This study addresses the challenge of stabilizing highly unstable systems such as fully actuated tilt-rotor aircraft, where purely end-to-end neural control often fails to guarantee stability. The authors propose a neural network–augmented sliding mode control approach that decomposes system dynamics into input-independent and input-dependent components. A lightweight neural network—either an MLP or LSTM—learns the input-independent dynamics from limited flight data collected under a low-performance controller and is embedded within a sliding mode control framework to enhance robustness. Experimental results demonstrate that the LSTM-based dynamic predictor outperforms the MLP under model uncertainties and external disturbances, offering superior robustness with lower computational overhead. Moreover, the learned model proves effectively transferable to simulation environments.

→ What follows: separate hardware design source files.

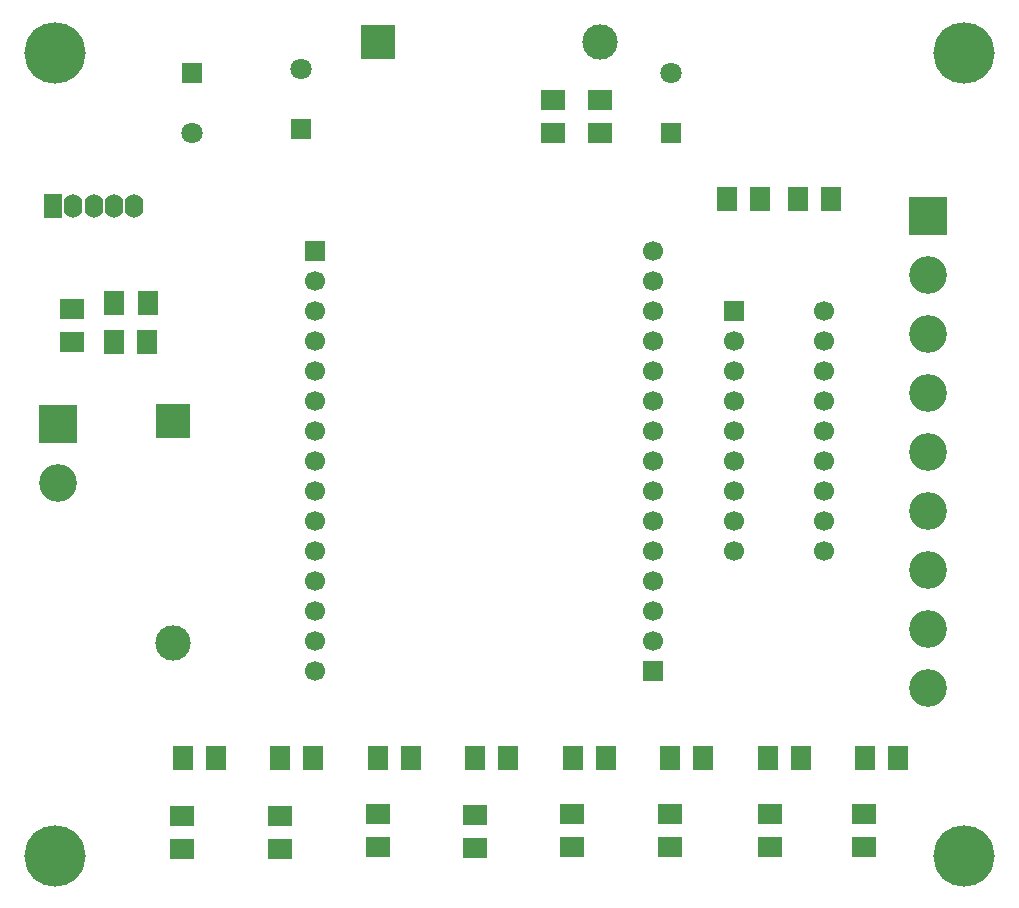
<source format=gbr>
G04 DipTrace 3.3.0.1*
G04 TopMask.gbr*
%MOIN*%
G04 #@! TF.FileFunction,Soldermask,Top*
G04 #@! TF.Part,Single*
%ADD26R,0.11811X0.11811*%
%ADD27C,0.11811*%
%ADD38C,0.204724*%
%ADD40O,0.062992X0.07874*%
%ADD42R,0.062992X0.07874*%
%ADD44C,0.125984*%
%ADD45R,0.125984X0.125984*%
%ADD46C,0.066929*%
%ADD48R,0.066929X0.066929*%
%ADD52R,0.070866X0.070866*%
%ADD54C,0.070866*%
%ADD56R,0.070866X0.07874*%
%ADD58R,0.07874X0.070866*%
%FSLAX26Y26*%
G04*
G70*
G90*
G75*
G01*
G04 TopMask*
%LPD*%
D58*
X1032906Y608946D3*
Y719182D3*
X1357906Y608946D3*
Y719182D3*
X1687087Y615068D3*
Y725304D3*
X2009026Y614098D3*
Y724335D3*
X2332906Y615068D3*
Y725304D3*
X2657906Y615068D3*
Y725304D3*
X2992089Y615068D3*
Y725304D3*
X3304844Y615068D3*
Y725304D3*
D56*
X806592Y2298331D3*
X916828D3*
D54*
X1428555Y3209573D3*
D52*
Y3009573D3*
D54*
X2662512Y3197843D3*
D52*
Y2997843D3*
D58*
X2427097Y3107748D3*
Y2997512D3*
X2270639Y3107244D3*
Y2997008D3*
D26*
X1003786Y2036629D3*
D27*
Y1294896D3*
D26*
X1685490Y3298882D3*
D27*
X2427222D3*
D48*
X1475383Y2601997D3*
D46*
Y2501997D3*
Y2401997D3*
Y2301997D3*
Y2201997D3*
Y2101997D3*
Y2001997D3*
Y1901997D3*
Y1801997D3*
Y1701997D3*
Y1601997D3*
Y1501997D3*
Y1401997D3*
Y1301997D3*
Y1201997D3*
D48*
X2604228Y1201421D3*
D46*
Y1301421D3*
Y1401421D3*
Y1501421D3*
Y1601421D3*
Y1701421D3*
Y1801421D3*
Y1901421D3*
Y2001421D3*
Y2101421D3*
Y2201421D3*
Y2301421D3*
Y2401421D3*
Y2501421D3*
Y2601421D3*
D45*
X618134Y2027444D3*
D44*
Y1830593D3*
D54*
X1067571Y2997929D3*
D52*
Y3197929D3*
D42*
X603327Y2754509D3*
D40*
X670650D3*
X737972D3*
X805295D3*
X872618D3*
D45*
X3520404Y2720903D3*
D44*
Y2524052D3*
Y2327202D3*
Y2130352D3*
Y1933501D3*
Y1736651D3*
Y1539801D3*
Y1342950D3*
Y1146100D3*
D38*
X609269Y587377D3*
X3640765Y3264542D3*
X609269D3*
X3640765Y587377D3*
D58*
X666364Y2300066D3*
Y2410302D3*
D56*
X2958290Y2776944D3*
X2848054D3*
X807535Y2431020D3*
X917772D3*
X1035465Y912566D3*
X1145701D3*
X1360465D3*
X1470701D3*
X1685465D3*
X1795701D3*
X2010465D3*
X2120701D3*
X2335465D3*
X2445701D3*
X2660465D3*
X2770701D3*
X2985465D3*
X3095701D3*
X3310465D3*
X3420701D3*
D48*
X2873199Y2401445D3*
D46*
Y2301445D3*
Y2201445D3*
Y2101445D3*
Y2001445D3*
Y1901445D3*
Y1801445D3*
Y1701445D3*
Y1601445D3*
X3173199D3*
Y1701445D3*
Y1801445D3*
Y1901445D3*
Y2001445D3*
Y2101445D3*
Y2201445D3*
Y2301445D3*
Y2401445D3*
D56*
X3196761Y2776349D3*
X3086525D3*
M02*

</source>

Multirotors are widely used in applications ranging from surveillance to precision agriculture, yet conventional designs remain limited by their under-actuation. Tilt-rotor configurations overcome this limitation by enabling full actuation. This paper investigates neural-network-based control strategies for a fully actuated tilt-rotor system with four thrust-vectoring inputs. Our work is structured in two parts. First, we deliberately present a negative result by evaluating a direct input-output control approach. In this method, multilayer perceptrons (MLPs), long short-term memory (LSTM) networks, and transformer models are trained to map system states and their desired values directly to control signals. We show that this strategy fails to stabilize the system, highlighting the inherent difficulty of applying direct input-output learning to highly unstable plants. Second, as the main contribution, we propose a neural-network-enhanced sliding mode controller (SMC). The method decomposes the system dynamics into input-independent and input-dependent components, with the former learned from a small dataset using lightweight networks, thereby reducing real-time computational demands. Moreover, the proposed method can be trained using flight logs collected from low-performance controllers, and the resulting dynamic model learned from real-world data can be used in simulation. We further compare MLP- and LSTM-based implementations under model uncertainties and external disturbances, demonstrating the robustness and effectiveness of the proposed approach; in particular, the controller with the LSTM plant dynamics predictor achieves superior performance to its MLP-based counterpart while also exhibiting lower runtime.